The data server (in file dataserver.C) is to be compiled and then executed as part of your
program (in a separate process). This program handles three types of incoming requests:
hello : The data server will respond with hello to you too.
data <name of item> : The data server will respond with data about the given item.
quit : The data server will respond with bye and terminate. All IPC mechanisms associated with
established channels will be cleaned up.
The Assignment
This MP consists of several parts:
Part 1: Write a program (call it client.C, derive it from the given file simpleclient.C) that first
forks off a process, then loads the provided data server, and finally sends a series of requests
to the data server. Before terminating, the client sends a quit request and waits for the bye
response from the server before terminating.
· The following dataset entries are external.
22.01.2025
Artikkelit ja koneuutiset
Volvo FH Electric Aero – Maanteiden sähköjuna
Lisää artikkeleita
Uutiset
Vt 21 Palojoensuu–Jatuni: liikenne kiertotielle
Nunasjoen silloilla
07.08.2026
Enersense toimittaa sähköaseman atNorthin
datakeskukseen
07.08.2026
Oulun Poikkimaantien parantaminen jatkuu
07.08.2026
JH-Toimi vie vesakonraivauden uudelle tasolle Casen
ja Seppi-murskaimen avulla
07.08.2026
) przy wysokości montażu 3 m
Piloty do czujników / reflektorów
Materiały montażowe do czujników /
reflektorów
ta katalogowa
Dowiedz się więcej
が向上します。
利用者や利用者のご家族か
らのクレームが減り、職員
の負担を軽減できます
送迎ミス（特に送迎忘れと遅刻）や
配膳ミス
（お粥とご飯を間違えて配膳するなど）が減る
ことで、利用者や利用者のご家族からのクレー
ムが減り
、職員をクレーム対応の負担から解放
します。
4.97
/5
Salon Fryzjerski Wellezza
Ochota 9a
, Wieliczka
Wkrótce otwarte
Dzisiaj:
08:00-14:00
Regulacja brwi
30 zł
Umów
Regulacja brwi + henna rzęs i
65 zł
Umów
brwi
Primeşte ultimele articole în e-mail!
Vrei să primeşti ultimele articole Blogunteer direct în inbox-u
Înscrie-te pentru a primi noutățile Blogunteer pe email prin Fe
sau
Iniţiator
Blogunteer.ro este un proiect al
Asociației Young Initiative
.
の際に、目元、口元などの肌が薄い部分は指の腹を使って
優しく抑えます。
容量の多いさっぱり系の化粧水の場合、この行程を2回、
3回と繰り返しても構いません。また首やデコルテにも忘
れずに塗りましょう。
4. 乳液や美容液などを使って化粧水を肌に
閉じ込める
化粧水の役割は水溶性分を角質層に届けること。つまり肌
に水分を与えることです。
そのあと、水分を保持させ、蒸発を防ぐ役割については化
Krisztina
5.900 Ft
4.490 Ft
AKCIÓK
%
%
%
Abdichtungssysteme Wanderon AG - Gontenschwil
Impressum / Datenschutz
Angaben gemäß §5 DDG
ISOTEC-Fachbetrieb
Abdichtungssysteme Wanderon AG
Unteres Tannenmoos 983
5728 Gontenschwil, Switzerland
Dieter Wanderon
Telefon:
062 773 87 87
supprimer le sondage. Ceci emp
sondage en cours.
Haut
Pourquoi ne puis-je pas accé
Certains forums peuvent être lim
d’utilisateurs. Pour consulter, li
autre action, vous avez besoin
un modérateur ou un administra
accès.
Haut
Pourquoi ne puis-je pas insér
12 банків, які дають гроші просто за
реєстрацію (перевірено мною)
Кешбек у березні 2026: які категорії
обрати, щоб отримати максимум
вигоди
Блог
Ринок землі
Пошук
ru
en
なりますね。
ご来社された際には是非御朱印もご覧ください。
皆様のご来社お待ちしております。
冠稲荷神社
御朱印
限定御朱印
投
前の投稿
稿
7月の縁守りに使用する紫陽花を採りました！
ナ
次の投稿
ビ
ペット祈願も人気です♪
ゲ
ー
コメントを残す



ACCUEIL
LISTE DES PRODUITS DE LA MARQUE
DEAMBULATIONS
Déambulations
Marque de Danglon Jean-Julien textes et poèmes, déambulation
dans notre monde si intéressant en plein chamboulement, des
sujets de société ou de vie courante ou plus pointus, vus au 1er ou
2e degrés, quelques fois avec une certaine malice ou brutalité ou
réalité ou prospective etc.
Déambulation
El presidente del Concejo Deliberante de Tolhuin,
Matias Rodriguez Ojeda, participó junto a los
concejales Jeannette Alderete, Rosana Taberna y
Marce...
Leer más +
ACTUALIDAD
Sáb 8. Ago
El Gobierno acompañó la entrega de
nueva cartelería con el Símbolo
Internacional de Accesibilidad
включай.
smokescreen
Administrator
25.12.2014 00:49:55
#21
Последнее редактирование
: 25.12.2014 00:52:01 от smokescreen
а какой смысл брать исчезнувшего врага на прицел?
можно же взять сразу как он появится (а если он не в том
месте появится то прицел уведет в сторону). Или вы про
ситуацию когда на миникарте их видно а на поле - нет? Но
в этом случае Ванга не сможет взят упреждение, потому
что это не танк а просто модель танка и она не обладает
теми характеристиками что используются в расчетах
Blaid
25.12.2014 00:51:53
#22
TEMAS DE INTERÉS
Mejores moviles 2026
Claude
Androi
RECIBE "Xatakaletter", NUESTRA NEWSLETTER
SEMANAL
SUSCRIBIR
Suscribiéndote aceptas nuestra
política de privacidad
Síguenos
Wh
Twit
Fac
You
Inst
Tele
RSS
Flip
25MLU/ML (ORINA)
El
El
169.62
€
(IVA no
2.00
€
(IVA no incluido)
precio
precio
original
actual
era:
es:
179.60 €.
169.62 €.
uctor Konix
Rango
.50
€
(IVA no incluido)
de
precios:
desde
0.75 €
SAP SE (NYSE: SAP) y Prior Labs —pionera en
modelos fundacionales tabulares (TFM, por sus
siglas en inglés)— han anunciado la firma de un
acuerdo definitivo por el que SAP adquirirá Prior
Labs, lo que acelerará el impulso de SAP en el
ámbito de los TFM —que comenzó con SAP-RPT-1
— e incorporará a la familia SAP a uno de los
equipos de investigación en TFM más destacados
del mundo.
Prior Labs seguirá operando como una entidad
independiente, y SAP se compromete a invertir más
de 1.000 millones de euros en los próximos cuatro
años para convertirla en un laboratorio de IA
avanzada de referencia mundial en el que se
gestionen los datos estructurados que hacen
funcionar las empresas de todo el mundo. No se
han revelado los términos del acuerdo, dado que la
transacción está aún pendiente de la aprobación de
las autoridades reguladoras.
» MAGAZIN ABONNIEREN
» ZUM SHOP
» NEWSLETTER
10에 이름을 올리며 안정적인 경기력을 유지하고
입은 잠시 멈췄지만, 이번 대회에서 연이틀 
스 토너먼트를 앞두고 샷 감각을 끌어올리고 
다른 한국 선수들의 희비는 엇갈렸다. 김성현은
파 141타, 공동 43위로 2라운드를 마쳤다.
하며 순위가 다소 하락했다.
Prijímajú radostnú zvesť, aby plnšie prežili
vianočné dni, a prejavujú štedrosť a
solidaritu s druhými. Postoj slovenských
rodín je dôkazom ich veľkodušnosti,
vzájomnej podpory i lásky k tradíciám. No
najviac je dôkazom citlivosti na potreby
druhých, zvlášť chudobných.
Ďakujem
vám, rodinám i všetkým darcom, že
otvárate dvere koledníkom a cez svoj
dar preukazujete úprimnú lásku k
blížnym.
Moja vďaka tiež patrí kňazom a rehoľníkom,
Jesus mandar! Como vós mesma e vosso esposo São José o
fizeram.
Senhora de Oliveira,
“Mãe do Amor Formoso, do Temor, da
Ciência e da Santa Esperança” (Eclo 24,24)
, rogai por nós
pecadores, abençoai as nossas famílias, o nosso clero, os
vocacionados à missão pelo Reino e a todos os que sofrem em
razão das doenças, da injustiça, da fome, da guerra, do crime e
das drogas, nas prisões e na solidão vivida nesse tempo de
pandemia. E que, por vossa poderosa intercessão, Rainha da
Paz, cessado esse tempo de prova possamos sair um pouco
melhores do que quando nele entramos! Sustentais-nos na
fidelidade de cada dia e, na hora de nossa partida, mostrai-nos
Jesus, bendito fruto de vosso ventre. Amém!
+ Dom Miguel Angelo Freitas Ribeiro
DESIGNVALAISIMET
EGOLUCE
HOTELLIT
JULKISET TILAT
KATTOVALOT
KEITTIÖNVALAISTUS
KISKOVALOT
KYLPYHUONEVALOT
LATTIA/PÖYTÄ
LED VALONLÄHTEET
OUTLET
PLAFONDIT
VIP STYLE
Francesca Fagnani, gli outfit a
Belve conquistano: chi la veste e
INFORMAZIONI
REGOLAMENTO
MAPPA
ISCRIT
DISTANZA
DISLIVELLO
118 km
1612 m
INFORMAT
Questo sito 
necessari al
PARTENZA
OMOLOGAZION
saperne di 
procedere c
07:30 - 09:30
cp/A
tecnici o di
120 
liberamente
Part 2: Write a brief report that compares the overhead of sending a request to a separate process
(using the function send request() in the client compared to handling the request in a local
function. Measure the invocation delay of a request (i.e. the time between the invocation of
a request until the response comes back.) Compare that with the time to generate the data
on server (call to function generate data. Submit a report that compares the two and that
shows the overhead of generating the data in a separate process.
Part 3: Implement a C++ class Mutex, which supports the functions Lock and Unlock. The
mutex shall be implemented using POSIX mutexes. (A file mutex.H is supplied.)
Part 4: Implement a C++ class MutexGuard, which will have only a constructor and a destructor,
and no other functions. The constructor takes an object of class Mutex as argument and
locks it. The destructor unlocks the mutex. This counter-intuitive class will allow us to
define critical sections lexicographically as by taking advantage of block scoping, as shown by
the following code:
<some code here>
{ auto mg = MutexGuard(m); // Mutex m has been declared elsewhere
< This is a critical section protected by mutex m >
} // Here we leave the block, and destructor for mg is called,
// thus unlocking mutex m
We note that if the code leaves the “protected” block for any reason (exception, crash, etc.)
the mutex is unlocked. (A file mutex guard.H is supplied.)
Part 5: Implement the C++ class Semaphore, which supports the usual semaphore operations.
(A file semaphore.H is supplied.)
What to Hand In
Detailed hand-in instructions will follow.